An Analysis of Dropout Strategies in Single-Epoch LLM Pretraining

The paper presented in "Drop Dropout on Single-Epoch LLM Pretraining" by Liu et al. investigates the role and necessity of dropout in the context of LLM pretraining. Traditionally, dropout has been a prevalent technique to mitigate overfitting in neural networks. However, the prevailing trend in recent developments of LLMs, specifically those trained in a single-epoch, suggests a move away from using dropout. This paper embarks on an empirical exploration to substantiate or refute this emerging trend.

Methodology

The researchers focused on both masked LLMs (MLMs) like BERT and autoregressive models like Pythia with different parameter scales, specifically 160M and 1.4B. They applied varying dropout rates of 0.0, 0.1, and 0.3 during the pretraining stages, including an evaluation of the "early dropout" approach proposed in prior works. Their training strategy leveraged established datasets, including the Huggingface FineWeb and The Pile Deduplicated, to ensure consistency with existing LLM protocols.

Evaluation of the pretrained models was conducted using standard metrics, such as LLMing loss, downstream task performance like the BLiMP benchmark for morpho-syntactic understanding, SQuAD for question answering, and MNLI for language inference. Furthermore, the paper delved into model editability using techniques like MEND and ReFT, to assess how dropout (or the lack thereof) impacts the capability to alter model knowledge post-training.

Key Findings

1. Dropout Impact: Across all measures, models trained without dropout, including the early dropout technique, exhibited superior performance.

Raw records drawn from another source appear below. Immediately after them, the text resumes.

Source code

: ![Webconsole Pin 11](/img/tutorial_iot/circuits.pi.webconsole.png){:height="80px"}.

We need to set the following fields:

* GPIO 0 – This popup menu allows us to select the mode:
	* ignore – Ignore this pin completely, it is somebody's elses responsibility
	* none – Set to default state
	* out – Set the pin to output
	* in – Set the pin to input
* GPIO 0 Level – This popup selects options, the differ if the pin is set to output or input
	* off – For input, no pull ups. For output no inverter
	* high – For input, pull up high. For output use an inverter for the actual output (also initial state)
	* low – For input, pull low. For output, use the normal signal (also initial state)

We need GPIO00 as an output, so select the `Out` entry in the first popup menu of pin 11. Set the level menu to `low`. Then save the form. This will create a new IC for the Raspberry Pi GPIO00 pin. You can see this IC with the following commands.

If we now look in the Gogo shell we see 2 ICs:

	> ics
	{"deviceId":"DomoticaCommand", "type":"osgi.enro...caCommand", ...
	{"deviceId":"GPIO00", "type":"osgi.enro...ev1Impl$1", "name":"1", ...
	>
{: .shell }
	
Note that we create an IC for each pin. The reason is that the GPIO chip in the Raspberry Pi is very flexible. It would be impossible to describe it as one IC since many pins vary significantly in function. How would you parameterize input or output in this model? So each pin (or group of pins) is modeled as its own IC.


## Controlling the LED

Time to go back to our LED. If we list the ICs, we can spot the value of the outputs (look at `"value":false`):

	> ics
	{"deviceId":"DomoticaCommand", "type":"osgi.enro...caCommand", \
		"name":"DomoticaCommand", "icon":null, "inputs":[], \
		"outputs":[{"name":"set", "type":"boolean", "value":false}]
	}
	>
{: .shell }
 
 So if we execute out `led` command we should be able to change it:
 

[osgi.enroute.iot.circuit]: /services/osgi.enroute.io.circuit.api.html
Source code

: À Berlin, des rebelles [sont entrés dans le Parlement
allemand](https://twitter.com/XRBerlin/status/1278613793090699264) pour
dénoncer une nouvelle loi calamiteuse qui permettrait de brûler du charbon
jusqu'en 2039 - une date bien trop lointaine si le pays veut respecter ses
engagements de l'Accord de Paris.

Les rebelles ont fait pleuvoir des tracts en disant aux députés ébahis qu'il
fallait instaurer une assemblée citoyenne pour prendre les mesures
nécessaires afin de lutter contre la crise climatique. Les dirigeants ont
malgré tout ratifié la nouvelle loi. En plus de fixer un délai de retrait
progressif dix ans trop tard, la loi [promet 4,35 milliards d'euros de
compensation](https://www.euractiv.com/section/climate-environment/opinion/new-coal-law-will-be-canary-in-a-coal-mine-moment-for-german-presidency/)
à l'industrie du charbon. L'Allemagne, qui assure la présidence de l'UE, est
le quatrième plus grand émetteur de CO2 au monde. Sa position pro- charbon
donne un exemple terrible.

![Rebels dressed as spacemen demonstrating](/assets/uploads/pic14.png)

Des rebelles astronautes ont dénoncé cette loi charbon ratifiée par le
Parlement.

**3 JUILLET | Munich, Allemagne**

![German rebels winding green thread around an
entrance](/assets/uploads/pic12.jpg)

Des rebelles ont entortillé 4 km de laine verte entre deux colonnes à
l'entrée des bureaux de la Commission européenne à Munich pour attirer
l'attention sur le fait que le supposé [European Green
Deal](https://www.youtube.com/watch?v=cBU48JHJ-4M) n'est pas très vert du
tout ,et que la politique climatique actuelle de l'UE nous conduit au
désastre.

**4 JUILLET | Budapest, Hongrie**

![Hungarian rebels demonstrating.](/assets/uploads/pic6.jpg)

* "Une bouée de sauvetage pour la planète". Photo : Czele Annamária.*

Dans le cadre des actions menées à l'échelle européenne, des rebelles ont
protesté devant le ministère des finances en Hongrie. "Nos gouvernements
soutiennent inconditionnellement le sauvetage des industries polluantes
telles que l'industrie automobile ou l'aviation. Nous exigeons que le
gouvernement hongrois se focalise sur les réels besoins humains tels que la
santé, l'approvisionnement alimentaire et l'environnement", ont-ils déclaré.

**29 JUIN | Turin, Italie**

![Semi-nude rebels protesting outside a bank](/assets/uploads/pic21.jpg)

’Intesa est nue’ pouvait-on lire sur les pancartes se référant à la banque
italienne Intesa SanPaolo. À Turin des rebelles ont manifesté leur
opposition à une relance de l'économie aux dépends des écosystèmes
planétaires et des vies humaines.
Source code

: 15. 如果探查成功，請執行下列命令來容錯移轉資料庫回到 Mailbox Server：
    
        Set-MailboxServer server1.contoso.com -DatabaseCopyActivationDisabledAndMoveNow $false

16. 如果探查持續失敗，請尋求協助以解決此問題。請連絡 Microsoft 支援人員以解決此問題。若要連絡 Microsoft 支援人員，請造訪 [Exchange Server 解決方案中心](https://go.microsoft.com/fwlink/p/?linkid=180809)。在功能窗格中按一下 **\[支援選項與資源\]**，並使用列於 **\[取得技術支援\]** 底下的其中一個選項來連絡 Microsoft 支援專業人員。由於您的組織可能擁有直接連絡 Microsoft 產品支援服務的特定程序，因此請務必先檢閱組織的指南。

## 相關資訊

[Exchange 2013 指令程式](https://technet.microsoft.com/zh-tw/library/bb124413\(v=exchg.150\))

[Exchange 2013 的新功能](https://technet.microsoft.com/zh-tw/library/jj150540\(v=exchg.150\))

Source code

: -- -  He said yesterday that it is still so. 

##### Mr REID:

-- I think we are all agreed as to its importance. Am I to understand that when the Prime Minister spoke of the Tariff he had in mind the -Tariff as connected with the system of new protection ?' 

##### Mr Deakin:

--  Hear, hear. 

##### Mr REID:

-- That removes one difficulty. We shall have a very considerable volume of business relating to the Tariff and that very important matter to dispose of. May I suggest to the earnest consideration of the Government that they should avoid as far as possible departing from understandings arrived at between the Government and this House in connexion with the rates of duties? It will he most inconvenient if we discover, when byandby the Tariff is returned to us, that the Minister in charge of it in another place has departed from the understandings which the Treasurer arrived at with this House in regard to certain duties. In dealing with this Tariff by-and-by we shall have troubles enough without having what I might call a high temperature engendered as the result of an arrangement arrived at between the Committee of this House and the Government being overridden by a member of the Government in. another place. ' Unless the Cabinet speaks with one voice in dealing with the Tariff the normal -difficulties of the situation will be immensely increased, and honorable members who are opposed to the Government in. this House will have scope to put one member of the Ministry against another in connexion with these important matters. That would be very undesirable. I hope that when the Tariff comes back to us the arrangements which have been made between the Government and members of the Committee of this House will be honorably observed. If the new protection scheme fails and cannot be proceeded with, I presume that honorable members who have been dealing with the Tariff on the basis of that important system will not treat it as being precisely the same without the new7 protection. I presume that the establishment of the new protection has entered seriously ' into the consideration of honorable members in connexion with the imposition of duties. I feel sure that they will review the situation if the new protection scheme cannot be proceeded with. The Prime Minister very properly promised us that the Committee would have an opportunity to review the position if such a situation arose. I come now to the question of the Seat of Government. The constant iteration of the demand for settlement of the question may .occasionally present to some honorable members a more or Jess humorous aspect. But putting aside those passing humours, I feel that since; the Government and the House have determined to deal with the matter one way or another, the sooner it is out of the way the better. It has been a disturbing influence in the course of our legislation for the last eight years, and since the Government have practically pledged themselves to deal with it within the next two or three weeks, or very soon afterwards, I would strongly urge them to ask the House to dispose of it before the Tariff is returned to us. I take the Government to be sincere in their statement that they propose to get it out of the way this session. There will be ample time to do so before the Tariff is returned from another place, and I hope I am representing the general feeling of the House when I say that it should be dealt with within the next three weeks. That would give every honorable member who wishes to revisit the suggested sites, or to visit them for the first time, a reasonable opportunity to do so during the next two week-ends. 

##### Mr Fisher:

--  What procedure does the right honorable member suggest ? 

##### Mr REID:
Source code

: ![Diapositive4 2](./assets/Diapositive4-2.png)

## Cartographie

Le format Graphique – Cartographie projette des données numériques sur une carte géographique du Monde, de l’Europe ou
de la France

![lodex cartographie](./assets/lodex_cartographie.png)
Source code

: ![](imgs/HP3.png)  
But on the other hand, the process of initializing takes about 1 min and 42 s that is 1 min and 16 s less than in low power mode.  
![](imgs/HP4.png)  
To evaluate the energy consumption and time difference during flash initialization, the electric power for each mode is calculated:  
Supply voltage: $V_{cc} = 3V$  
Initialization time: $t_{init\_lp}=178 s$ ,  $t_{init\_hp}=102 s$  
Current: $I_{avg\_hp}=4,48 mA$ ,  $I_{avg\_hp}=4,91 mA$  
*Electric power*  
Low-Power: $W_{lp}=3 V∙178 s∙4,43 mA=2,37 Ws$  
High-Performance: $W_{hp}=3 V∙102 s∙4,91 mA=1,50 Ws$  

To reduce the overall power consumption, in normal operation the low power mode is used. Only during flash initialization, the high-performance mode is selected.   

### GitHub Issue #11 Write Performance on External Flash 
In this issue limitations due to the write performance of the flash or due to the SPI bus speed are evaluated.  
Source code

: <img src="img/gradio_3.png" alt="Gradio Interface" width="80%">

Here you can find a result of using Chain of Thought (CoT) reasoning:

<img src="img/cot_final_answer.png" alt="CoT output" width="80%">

The absence of dropout also showed consistently lower LLMing loss and higher scores on linguistic benchmarks like BLiMP and downstream tasks such as SQuAD and MNLI.
2. Editability: Models trained without dropout demonstrated enhanced editability when using gradient-based techniques like MEND, implying a more localized and consistent representation of knowledge. However, representation-based edits (ReFT) showed equivalent effectiveness regardless of dropout usage.
3. Performance Consistency: The paper also highlighted that dropout effects are largely proportional to the dropout rate. Lower dropout rates showed diminished yet notable detrimental effects on the performance when compared to higher dropout rates.

Implications

The findings suggest that for LLM pretraining, dropout may not play the beneficial role it once did in mitigating overfitting, especially in single-epoch contexts. The implications are twofold: first, eliminating dropout simplifies the training pipeline without sacrificing model performance; and secondly, it supports the notion that single-epoch training inherently mitigates the risk of overfitting that dropout traditionally addresses.

The research supports the hypothesis that dropout constructs multiple independent pathways within the model that may lead to incoherent knowledge representation. This fragmentation could impede not only performance on the pretraining tasks but also on tasks that involve modifying or fine-tuning specific knowledge points within the model.

Conclusion and Future Directions

This paper comprehensively supports the argument against the usage of dropout in single-epoch LLM pretraining, directing future researchers and practitioners to avoid dropout barring specific circumstances that may necessitate its use. Going forward, this insight opens avenues for further exploring optimizer adjustments, learning rate schedules, or alternate regularization strategies that might synergistically improve LLM training outcomes without relying on dropout.

The paper encourages additional investigations into the scaling of these findings to even larger models and exploring if similar principles hold across varied architectures and languages. It also prompts the interrogation of other traditional practices in neural network training that may require reevaluation in light of the unique requirements and behaviors of state-of-the-art LLMs.